It’s called the “choking game.” Via a rope, belt or even hands around the neck, children cut off the flow of blood to their brains, nearly pass out and then enjoy the “rush” that follows – if the game itself doesn’t kill them.
Recently, it killed a 14-year-old Jewish girl in one of the wealthier Los Angeles suburbs, reports the Los Angeles Times. The choking game seems to be a variation of autoerotic self-asphyxiation that men used to heighten sexual sensation.
In this case, bored and/or lonely kids are just seeking a drug-free rush. Armed with cell phones, cars, money and freedom, many of these good, hard-working kids apparently are missing something in their lives.
I’m not going to repeat the whole Times story, but if you are a parent, read it in the next few days before it expires. Understand that these parents love their kids and do their best. But also understand that many kids today are very troubled.
I’ve long held that our hard-driving, overworked parents, and technology-obsessed society is at the root of these problems. How do parents monitor their children if both must work late into the night? How many parents, just to afford the basics, must work late into the night rather than being home in time to take care of their kids?

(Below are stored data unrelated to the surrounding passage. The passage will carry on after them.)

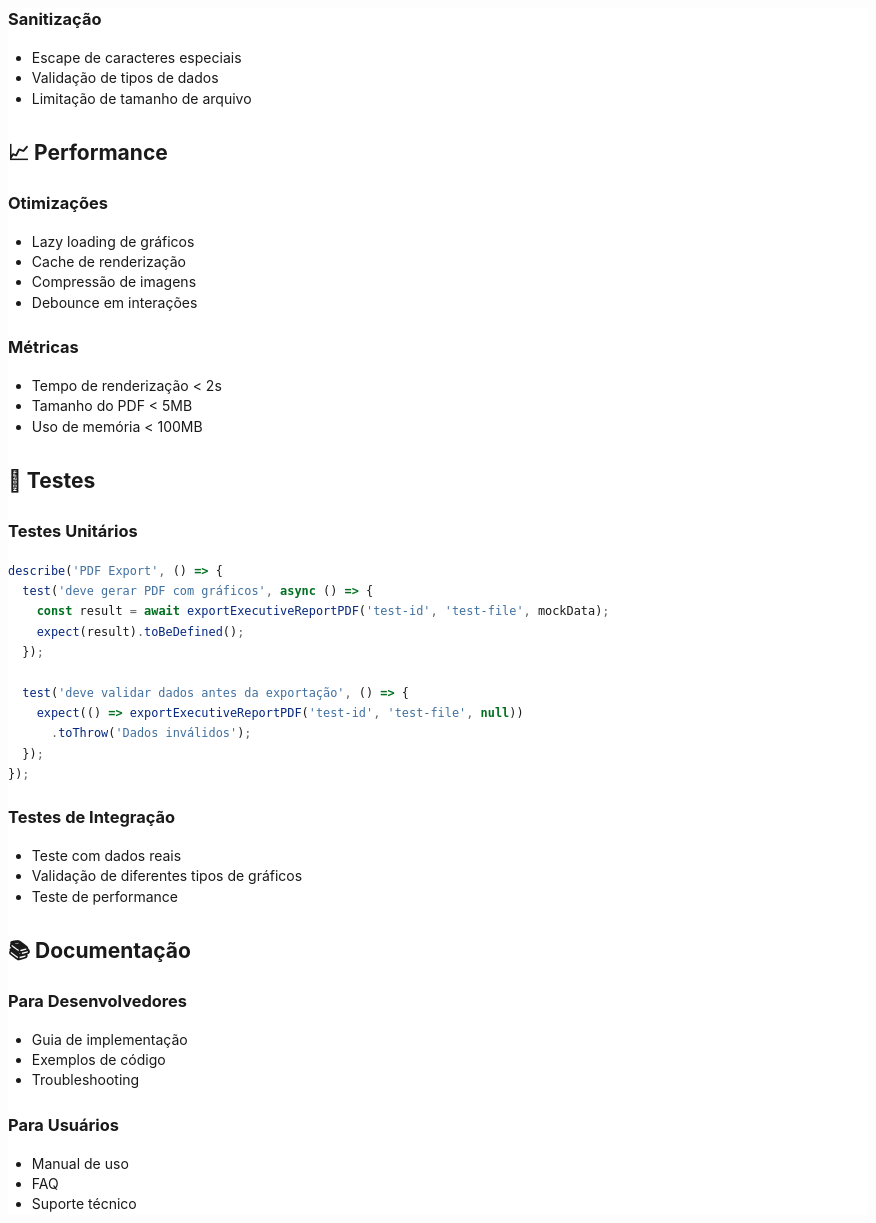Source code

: ### Sanitização
- Escape de caracteres especiais
- Validação de tipos de dados
- Limitação de tamanho de arquivo

## 📈 Performance

### Otimizações
- Lazy loading de gráficos
- Cache de renderização
- Compressão de imagens
- Debounce em interações

### Métricas
- Tempo de renderização < 2s
- Tamanho do PDF < 5MB
- Uso de memória < 100MB

## 🧪 Testes

### Testes Unitários
```javascript
describe('PDF Export', () => {
  test('deve gerar PDF com gráficos', async () => {
    const result = await exportExecutiveReportPDF('test-id', 'test-file', mockData);
    expect(result).toBeDefined();
  });
  
  test('deve validar dados antes da exportação', () => {
    expect(() => exportExecutiveReportPDF('test-id', 'test-file', null))
      .toThrow('Dados inválidos');
  });
});
```

### Testes de Integração
- Teste com dados reais
- Validação de diferentes tipos de gráficos
- Teste de performance

## 📚 Documentação

### Para Desenvolvedores
- Guia de implementação
- Exemplos de código
- Troubleshooting

### Para Usuários
- Manual de uso
- FAQ
- Suporte técnico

I know it’s a big problem for us. Because of traffic, I rarely get home before 7:30 p.m. And because of financial pressures, my wife may have to go back to work within a couple years. Otherwise, we won’t be able to help our kids with college, and we won’t have enough money to retire on.
But kids don’t care what our problems are. By their very nature, children are the most narcissist people on the planet. They are all about need.
Do you have doubts that children today are struggling? More than 3 million kids visited doctors complaining of depression from 2001-2002, up from 1.44 million in 1995-1996, reports MedPageToday.com on a new Stanford study. While most of these kids are not diagnosed with depression, there is clearly something wrong in their lives.
And how do we treat most of these kids? With drugs. We don’t look for the underlying problems anymore, we just drug them. Often, these poisons are given to kids for purposes for which they were not approved.
The use of antidepressants in kids jumped 2.6 times from 1995 to 2002, the study found. Meanwhile, counseling decreased as drug use rose.
While the choking game is one of the more extreme examples of what is happening to our kids today, there are plenty of other clues ranging from smoking pot to attempted suicide that reveal underlying problems.
I’ve noticed many adults and kids are quick to blame parents, but the problem is far more complicated. We have a tendency in this country to underestimate the impact societal pressures have on our children. Thirty years ago, there really wasn’t anything bad on TV. Commercials had a kind of innocent quality to them. Cell phones weren’t ubiquitous, nor were porn-filled Internet browsers.
While it may be easy for an aging parent to learn about technology, it’s quite another thing to keep up with the social ramifications these technologies have on our society and children. A larger conversation is needed to discuss what our changing society is doing to us and our kids. Otherwise, our children will be the continuing subjects in a societal experiment that no one is able or willing to control.